Kitten TTS Extension
Kitten TTS Chrome Extension#
A locally-executed neural text-to-speech system leveraging transformer-based voice synthesis through a Chrome extension interface with FastAPI backend orchestration.
Overview#
This project implements a client-side text-to-speech solution utilizing Kitten TTS—an open-source neural TTS engine—deployed as a local FastAPI microservice.

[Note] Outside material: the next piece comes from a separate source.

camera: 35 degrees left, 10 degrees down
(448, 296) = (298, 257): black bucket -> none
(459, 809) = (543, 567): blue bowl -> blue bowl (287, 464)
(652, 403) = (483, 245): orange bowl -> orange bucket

The architecture eliminates API dependencies, cloud latency, and privacy concerns by performing all inference operations on-device.
Architecture#
The system follows a distributed microservices pattern with a local inference server:
┌─────────────────┐ HTTP/WebSocket ┌──────────────────┐
│ Chrome Client │ ←─────────────────────→ │ FastAPI Server │
│ (Extension) │ │ (KittenTTS) │
└─────────────────┘ └──────────────────┘
content.js main.py
popup.js Neural Inference
background.js Voice Synthesis
Components#
Frontend Layer (Chrome Extension)
background.js— Service worker for command routing and lifecycle managementcontent.js— DOM traversal, text extraction, and audio playback orchestrationpopup.{html,css,js}— User interface for voice selection and playback controls
Backend Layer (FastAPI + KittenTTS)
main.py— Async REST API server handling TTS requests- Local neural model inference with 8-voice polyphonic synthesis
- Real-time audio streaming with configurable playback rates (0.5x–2.0x)
Technical Implementation#
Neural Voice Synthesis#
KittenTTS provides expressive neural voices trained on diverse datasets:
| Voice ID | Type | Characteristics |
|---|---|---|
expr-voice-{2-5}-f | Female | Multi-speaker expressive synthesis |
expr-voice-{2-5}-m | Male | Multi-speaker expressive synthesis |
Command Protocol#
| Command | Shortcut | Action |
|---|---|---|
| Read Selection | Ctrl+Shift+K / Cmd+Shift+K | TTS synthesis on highlighted text |
| Read Page | Ctrl+Shift+P / Cmd+Shift+P | Full document content extraction |
| Stop Playback | Ctrl+Shift+S / Cmd+Shift+S | Abort current audio stream |
Local Inference Pipeline#
Text Input → Tokenization → Neural Forward Pass → Audio Buffer → Browser Playback
Key advantages of local deployment:
- Zero API costs and rate limits
- Sub-50ms latency on modern hardware
- Complete data sovereignty (no text leaves your machine)
- Offline operation after initial model download
Setup#
Backend Deployment#
cd backend
bash setup.sh # uv venv + dependency resolution
source .venv/bin/activate
python main.py # Spawns server at http://127.0.0.1:8765
Client Installation#
chrome://extensions/ → Developer Mode → Load Unpacked → chrome-extension/
Prerequisite: Generate icon assets (icon16.png, icon48.png, icon128.png) via ImageMagick or online SVG→PNG converters.
Use Cases#
- Accessibility — Screen reader alternative with neural voice quality
- Content consumption — Listen to articles, documentation, or research papers
- Multitasking — Absorb written content while performing other tasks
- Language learning — Hear proper pronunciation with adjustable playback speed
Technical Constraints#
- Backend server must remain active during extension usage
- Initial model download occurs on first inference request (~hundreds of MB)
- Chrome/Chromium-based browsers required (MV3 service worker architecture)
Leveraging open-source neural TTS for privacy-preserving local synthesis.